Using a left-to-right order is consistent with how Carbon is parsed and executed generally. If there were multiple statements written on the same line, they would also be executed left-to-right.
A key part of toolchain implementation is the ability to canonicalize constant values, including facet types. This means that once resolved, the order of the rewrite constraints must be able to be effectively lost, as different orderings would all result in the same canonical facet type.
After being resolved, a facet type rewrite constraints have two key properties:
When combining two facet types with LHS & RHS we said that the rewrite
constraints of the LHS come before the rewrite constraints of the RHS. Since the
LHS and RHS are each fully resolved before being combined, canonicalization
requires that the rewrite constraints within the LHS and the RHS can be ordered
in arbitrary ways without changing whether a cycle is found.
Assume that we have two orderings such that one produces a cycle, and one does
not.
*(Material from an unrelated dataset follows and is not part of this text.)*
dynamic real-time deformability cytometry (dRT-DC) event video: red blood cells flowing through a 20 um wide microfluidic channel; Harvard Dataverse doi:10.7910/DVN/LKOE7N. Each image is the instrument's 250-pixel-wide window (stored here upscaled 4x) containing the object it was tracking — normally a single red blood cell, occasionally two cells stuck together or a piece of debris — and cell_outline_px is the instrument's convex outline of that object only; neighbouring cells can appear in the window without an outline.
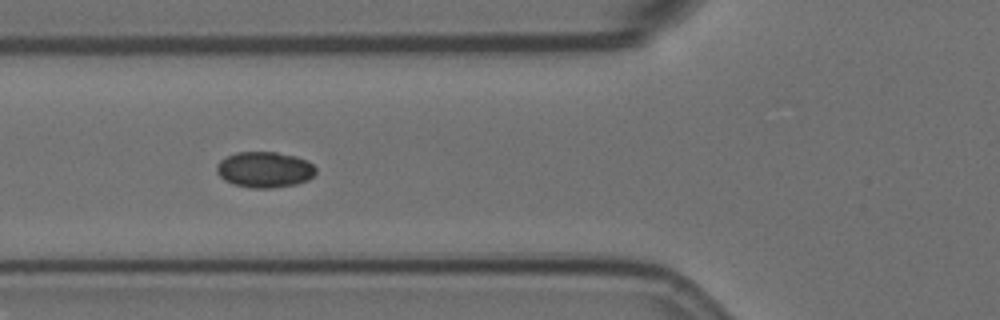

That means we have a branching point from an associated constant, so there
are two rewrite constraints for that same constant, so one must appear on the
LHS and one on the RHS of the & operator. Now their order is fixed, as we have
specified that all rewrite constraints from the LHS come before those from the
RHS. So we will always choose the same constraint when replacing that associated
constant, and consistently find a cycle or not, regardless of how constraints
are ordered within the LHS and RHS facet types.
This has two possibilities: eagerly finding cycles or eagerly avoiding cycles. In either case, this complicates the toolchain implementation without making the language more expressive. The user can always write constraints in a way that does not produce a cycle in a left-to-right ordering if the constraints are valid.
Eagerly finding cycles produces errors when unnecessary, which seems more hostile than needed. Eagerly avoiding cycles could be seen as being helpful, as we find a way to complete the concrete assignments whenever possible. In that case, given a cycle of rewrite constraints, adding a concrete value for any associated constant in the cycle, written anywhere in the facet type, breaks the cycle. Whereas with left-to-right ordering, the concrete value needs to be the first rewrite constraint for the associated constant.
With eager cycle breaking, this cycle I where .Y = .X and .X = .Y is broken by
adding .X = () anywhere in the facet type:
I where .Y = .X and .X = .Y and .X = (). For a human reading left to right, we
still read a cycle, but have to keep reading to understand why it's not.
With left-to-right cycle breaking, the same expressivity is kept, but the
concrete value must be written before other rewrites of the same associated
constant: I where .Y = .X and .X = () and .X = .Y. Now for a human reading
from left to right, we can read that .Y = () and .X = () and can disregard
other later assignments to .X.
We could choose to diagnose I where .X = () and .X = .Y and .Y = () as a
conflicting assignment to .X, since the RHS of the two assignments are written
differently, even though the resolved value of the RHS can be found to be ()
in both of them.
This is perhaps the simplest rule for humans to understand, but requires maintaining syntactic information throughout the toolchain, complicating the implementation and is at odds with canonicalization.
Given the following example:
(I where .X = .Y and .Y = ()) & (I where .X = ())
The combined facet type combines .X = .Y and .X = () which are syntactically
different. But the facet type on either side of the & operator are resolved
and canonicalized. Canonicalization requires that I where .X = .Y and .Y = ()
is the same type as I where .X = () and .Y = (), but when combined with
I where .X = () one violates the syntactic rule and one does not.
Thus we would need to only apply syntactic identity within a single facet type, but use a semantic identity when combining facet types. This makes for a more inconsistent experience and implementation.